Can you format every line of the data below as a JSON list of strings, with one string per line and blank lines omitted?

▸ **Available data**:

--

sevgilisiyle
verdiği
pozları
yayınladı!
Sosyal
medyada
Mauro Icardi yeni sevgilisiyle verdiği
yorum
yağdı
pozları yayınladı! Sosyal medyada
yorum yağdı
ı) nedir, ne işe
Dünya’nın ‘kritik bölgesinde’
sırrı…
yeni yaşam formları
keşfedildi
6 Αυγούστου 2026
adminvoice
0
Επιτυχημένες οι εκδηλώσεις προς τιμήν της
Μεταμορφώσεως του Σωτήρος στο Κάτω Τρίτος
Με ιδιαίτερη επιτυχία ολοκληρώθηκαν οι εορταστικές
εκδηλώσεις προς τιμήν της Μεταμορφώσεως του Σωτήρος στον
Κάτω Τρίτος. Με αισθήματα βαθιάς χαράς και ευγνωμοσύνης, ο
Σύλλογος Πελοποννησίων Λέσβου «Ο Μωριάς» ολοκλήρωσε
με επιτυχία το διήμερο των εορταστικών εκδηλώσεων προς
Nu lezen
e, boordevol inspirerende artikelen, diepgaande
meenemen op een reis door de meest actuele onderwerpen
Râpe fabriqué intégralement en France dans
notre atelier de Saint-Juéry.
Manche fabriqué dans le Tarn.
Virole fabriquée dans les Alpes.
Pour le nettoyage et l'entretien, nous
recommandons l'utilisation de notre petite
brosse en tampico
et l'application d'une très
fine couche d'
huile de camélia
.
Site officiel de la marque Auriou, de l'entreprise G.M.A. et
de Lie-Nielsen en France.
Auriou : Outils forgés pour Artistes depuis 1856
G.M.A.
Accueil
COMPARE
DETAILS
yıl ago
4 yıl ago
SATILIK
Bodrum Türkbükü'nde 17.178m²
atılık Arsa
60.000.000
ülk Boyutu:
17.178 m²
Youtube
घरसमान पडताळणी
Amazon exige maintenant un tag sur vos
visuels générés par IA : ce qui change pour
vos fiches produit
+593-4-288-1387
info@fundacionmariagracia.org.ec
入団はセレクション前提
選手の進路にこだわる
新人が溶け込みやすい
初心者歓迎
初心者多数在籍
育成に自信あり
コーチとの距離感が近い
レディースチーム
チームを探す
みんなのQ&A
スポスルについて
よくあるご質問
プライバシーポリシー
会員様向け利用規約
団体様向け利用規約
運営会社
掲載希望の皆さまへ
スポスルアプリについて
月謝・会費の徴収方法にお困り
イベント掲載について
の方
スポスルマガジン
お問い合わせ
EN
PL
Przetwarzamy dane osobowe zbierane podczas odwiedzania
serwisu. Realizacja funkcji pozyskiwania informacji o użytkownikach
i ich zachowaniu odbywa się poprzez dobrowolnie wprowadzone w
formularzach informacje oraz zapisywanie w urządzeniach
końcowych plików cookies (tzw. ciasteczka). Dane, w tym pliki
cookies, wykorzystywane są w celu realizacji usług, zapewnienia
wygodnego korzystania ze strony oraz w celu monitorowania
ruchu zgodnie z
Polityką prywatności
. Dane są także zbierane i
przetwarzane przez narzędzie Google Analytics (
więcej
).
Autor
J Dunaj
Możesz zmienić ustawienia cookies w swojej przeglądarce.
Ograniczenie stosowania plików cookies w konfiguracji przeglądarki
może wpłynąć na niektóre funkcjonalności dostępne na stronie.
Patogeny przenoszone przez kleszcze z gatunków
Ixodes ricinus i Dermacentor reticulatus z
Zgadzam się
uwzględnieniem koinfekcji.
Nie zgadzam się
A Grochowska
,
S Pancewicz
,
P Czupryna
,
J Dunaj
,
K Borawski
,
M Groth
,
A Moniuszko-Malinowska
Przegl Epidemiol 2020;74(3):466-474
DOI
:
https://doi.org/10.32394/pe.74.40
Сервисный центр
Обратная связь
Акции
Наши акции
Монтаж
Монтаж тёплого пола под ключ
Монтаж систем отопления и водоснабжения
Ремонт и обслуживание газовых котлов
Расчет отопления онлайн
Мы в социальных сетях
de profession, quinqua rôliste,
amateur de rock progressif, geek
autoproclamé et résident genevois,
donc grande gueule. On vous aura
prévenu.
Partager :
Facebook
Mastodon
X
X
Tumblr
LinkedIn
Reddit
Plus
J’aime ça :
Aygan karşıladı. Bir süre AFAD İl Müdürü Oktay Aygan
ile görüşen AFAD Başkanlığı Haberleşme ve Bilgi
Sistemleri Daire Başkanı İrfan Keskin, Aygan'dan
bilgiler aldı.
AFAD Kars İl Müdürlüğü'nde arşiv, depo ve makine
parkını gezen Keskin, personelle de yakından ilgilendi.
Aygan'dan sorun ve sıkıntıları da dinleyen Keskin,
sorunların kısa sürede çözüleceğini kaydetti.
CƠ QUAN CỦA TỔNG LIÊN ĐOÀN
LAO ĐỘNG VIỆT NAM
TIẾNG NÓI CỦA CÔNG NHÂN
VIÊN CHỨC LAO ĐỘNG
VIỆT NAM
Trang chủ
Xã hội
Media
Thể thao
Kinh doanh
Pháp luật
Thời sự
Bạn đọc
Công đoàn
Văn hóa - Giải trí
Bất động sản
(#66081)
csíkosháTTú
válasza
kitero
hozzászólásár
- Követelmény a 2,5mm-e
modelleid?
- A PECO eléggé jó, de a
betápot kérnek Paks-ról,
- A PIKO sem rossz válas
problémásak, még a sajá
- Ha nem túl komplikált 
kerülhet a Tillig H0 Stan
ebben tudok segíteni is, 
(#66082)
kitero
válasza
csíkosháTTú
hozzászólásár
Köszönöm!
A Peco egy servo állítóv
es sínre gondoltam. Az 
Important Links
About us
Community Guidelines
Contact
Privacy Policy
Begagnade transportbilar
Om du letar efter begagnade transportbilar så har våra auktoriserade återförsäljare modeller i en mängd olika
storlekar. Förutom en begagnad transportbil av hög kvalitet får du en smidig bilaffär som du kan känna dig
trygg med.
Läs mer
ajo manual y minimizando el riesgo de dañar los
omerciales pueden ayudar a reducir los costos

--

▸ **Response for this exercise**:
[
  "sevgilisiyle",
  "verdiği",
  "pozları",
  "yayınladı!",
  "Sosyal",
  "medyada",
  "Mauro Icardi yeni sevgilisiyle verdiği",
  "yorum",
  "yağdı",
  "pozları yayınladı! Sosyal medyada",
  "yorum yağdı",
  "ı) nedir, ne işe",
  "Dünya’nın ‘kritik bölgesinde’",
  "sırrı…",
  "yeni yaşam formları",
  "keşfedildi",
  "6 Αυγούστου 2026",
  "adminvoice",
  "0",
  "Επιτυχημένες οι εκδηλώσεις προς τιμήν της",
  "Μεταμορφώσεως του Σωτήρος στο Κάτω Τρίτος",
  "Με ιδιαίτερη επιτυχία ολοκληρώθηκαν οι εορταστικές",
  "εκδηλώσεις προς τιμήν της Μεταμορφώσεως του Σωτήρος στον",
  "Κάτω Τρίτος. Με αισθήματα βαθιάς χαράς και ευγνωμοσύνης, ο",
  "Σύλλογος Πελοποννησίων Λέσβου «Ο Μωριάς» ολοκλήρωσε",
  "με επιτυχία το διήμερο των εορταστικών εκδηλώσεων προς",
  "Nu lezen",
  "e, boordevol inspirerende artikelen, diepgaande",
  "meenemen op een reis door de meest actuele onderwerpen",
  "Râpe fabriqué intégralement en France dans",
  "notre atelier de Saint-Juéry.",
  "Manche fabriqué dans le Tarn.",
  "Virole fabriquée dans les Alpes.",
  "Pour le nettoyage et l'entretien, nous",
  "recommandons l'utilisation de notre petite",
  "brosse en tampico",
  "et l'application d'une très",
  "fine couche d'",
  "huile de camélia",
  ".",
  "Site officiel de la marque Auriou, de l'entreprise G.M.A. et",
  "de Lie-Nielsen en France.",
  "Auriou : Outils forgés pour Artistes depuis 1856",
  "G.M.A.",
  "Accueil",
  "COMPARE",
  "DETAILS",
  "yıl ago",
  "4 yıl ago",
  "SATILIK",
  "Bodrum Türkbükü'nde 17.178m²",
  "atılık Arsa",
  "60.000.000",
  "ülk Boyutu:",
  "17.178 m²",
  "Youtube",
  "घरसमान पडताळणी",
  "Amazon exige maintenant un tag sur vos",
  "visuels générés par IA : ce qui change pour",
  "vos fiches produit",
  "+593-4-288-1387",
  "info@fundacionmariagracia.org.ec",
  "入団はセレクション前提",
  "選手の進路にこだわる",
  "新人が溶け込みやすい",
  "初心者歓迎",
  "初心者多数在籍",
  "育成に自信あり",
  "コーチとの距離感が近い",
  "レディースチーム",
  "チームを探す",
  "みんなのQ&A",
  "スポスルについて",
  "よくあるご質問",
  "プライバシーポリシー",
  "会員様向け利用規約",
  "団体様向け利用規約",
  "運営会社",
  "掲載希望の皆さまへ",
  "スポスルアプリについて",
  "月謝・会費の徴収方法にお困り",
  "イベント掲載について",
  "の方",
  "スポスルマガジン",
  "お問い合わせ",
  "EN",
  "PL",
  "Przetwarzamy dane osobowe zbierane podczas odwiedzania",
  "serwisu. Realizacja funkcji pozyskiwania informacji o użytkownikach",
  "i ich zachowaniu odbywa się poprzez dobrowolnie wprowadzone w",
  "formularzach informacje oraz zapisywanie w urządzeniach",
  "końcowych plików cookies (tzw. ciasteczka). Dane, w tym pliki",
  "cookies, wykorzystywane są w celu realizacji usług, zapewnienia",
  "wygodnego korzystania ze strony oraz w celu monitorowania",
  "ruchu zgodnie z",
  "Polityką prywatności",
  ". Dane są także zbierane i",
  "przetwarzane przez narzędzie Google Analytics (",
  "więcej",
  ").",
  "Autor",
  "J Dunaj",
  "Możesz zmienić ustawienia cookies w swojej przeglądarce.",
  "Ograniczenie stosowania plików cookies w konfiguracji przeglądarki",
  "może wpłynąć na niektóre funkcjonalności dostępne na stronie.",
  "Patogeny przenoszone przez kleszcze z gatunków",
  "Ixodes ricinus i Dermacentor reticulatus z",
  "Zgadzam się",
  "uwzględnieniem koinfekcji.",
  "Nie zgadzam się",
  "A Grochowska",
  ",",
  "S Pancewicz",
  ",",
  "P Czupryna",
  ",",
  "J Dunaj",
  ",",
  "K Borawski",
  ",",
  "M Groth",
  ",",
  "A Moniuszko-Malinowska",
  "Przegl Epidemiol 2020;74(3):466-474",
  "DOI",
  ":",
  "https://doi.org/10.32394/pe.74.40",
  "Сервисный центр",
  "Обратная связь",
  "Акции",
  "Наши акции",
  "Монтаж",
  "Монтаж тёплого пола под ключ",
  "Монтаж систем отопления и водоснабжения",
  "Ремонт и обслуживание газовых котлов",
  "Расчет отопления онлайн",
  "Мы в социальных сетях",
  "de profession, quinqua rôliste,",
  "amateur de rock progressif, geek",
  "autoproclamé et résident genevois,",
  "donc grande gueule. On vous aura",
  "prévenu.",
  "Partager :",
  "Facebook",
  "Mastodon",
  "X",
  "X",
  "Tumblr",
  "LinkedIn",
  "Reddit",
  "Plus",
  "J’aime ça :",
  "Aygan karşıladı. Bir süre AFAD İl Müdürü Oktay Aygan",
  "ile görüşen AFAD Başkanlığı Haberleşme ve Bilgi",
  "Sistemleri Daire Başkanı İrfan Keskin, Aygan'dan",
  "bilgiler aldı.",
  "AFAD Kars İl Müdürlüğü'nde arşiv, depo ve makine",
  "parkını gezen Keskin, personelle de yakından ilgilendi.",
  "Aygan'dan sorun ve sıkıntıları da dinleyen Keskin,",
  "sorunların kısa sürede çözüleceğini kaydetti.",
  "CƠ QUAN CỦA TỔNG LIÊN ĐOÀN",
  "LAO ĐỘNG VIỆT NAM",
  "TIẾNG NÓI CỦA CÔNG NHÂN",
  "VIÊN CHỨC LAO ĐỘNG",
  "VIỆT NAM",
  "Trang chủ",
  "Xã hội",
  "Media",
  "Thể thao",
  "Kinh doanh",
  "Pháp luật",
  "Thời sự",
  "Bạn đọc",
  "Công đoàn",
  "Văn hóa - Giải trí",
  "Bất động sản",
  "(#66081)",
  "csíkosháTTú",
  "válasza",
  "kitero",
  "hozzászólásár",
  "- Követelmény a 2,5mm-e",
  "modelleid?",
  "- A PECO eléggé jó, de a",
  "betápot kérnek Paks-ról,",
  "- A PIKO sem rossz válas",
  "problémásak, még a sajá",
  "- Ha nem túl komplikált ",
  "kerülhet a Tillig H0 Stan",
  "ebben tudok segíteni is, ",
  "(#66082)",
  "kitero",
  "válasza",
  "csíkosháTTú",
  "hozzászólásár",
  "Köszönöm!",
  "A Peco egy servo állítóv",
  "es sínre gondoltam. Az ",
  "Important Links",
  "About us",
  "Community Guidelines",
  "Contact",
  "Privacy Policy",
  "Begagnade transportbilar",
  "Om du letar efter begagnade transportbilar så har våra auktoriserade återförsäljare modeller i en mängd olika",
  "storlekar. Förutom en begagnad transportbil av hög kvalitet får du en smidig bilaffär som du kan känna dig",
  "trygg med.",
  "Läs mer",
  "ajo manual y minimizando el riesgo de dañar los",
  "omerciales pueden ayudar a reducir los costos"
]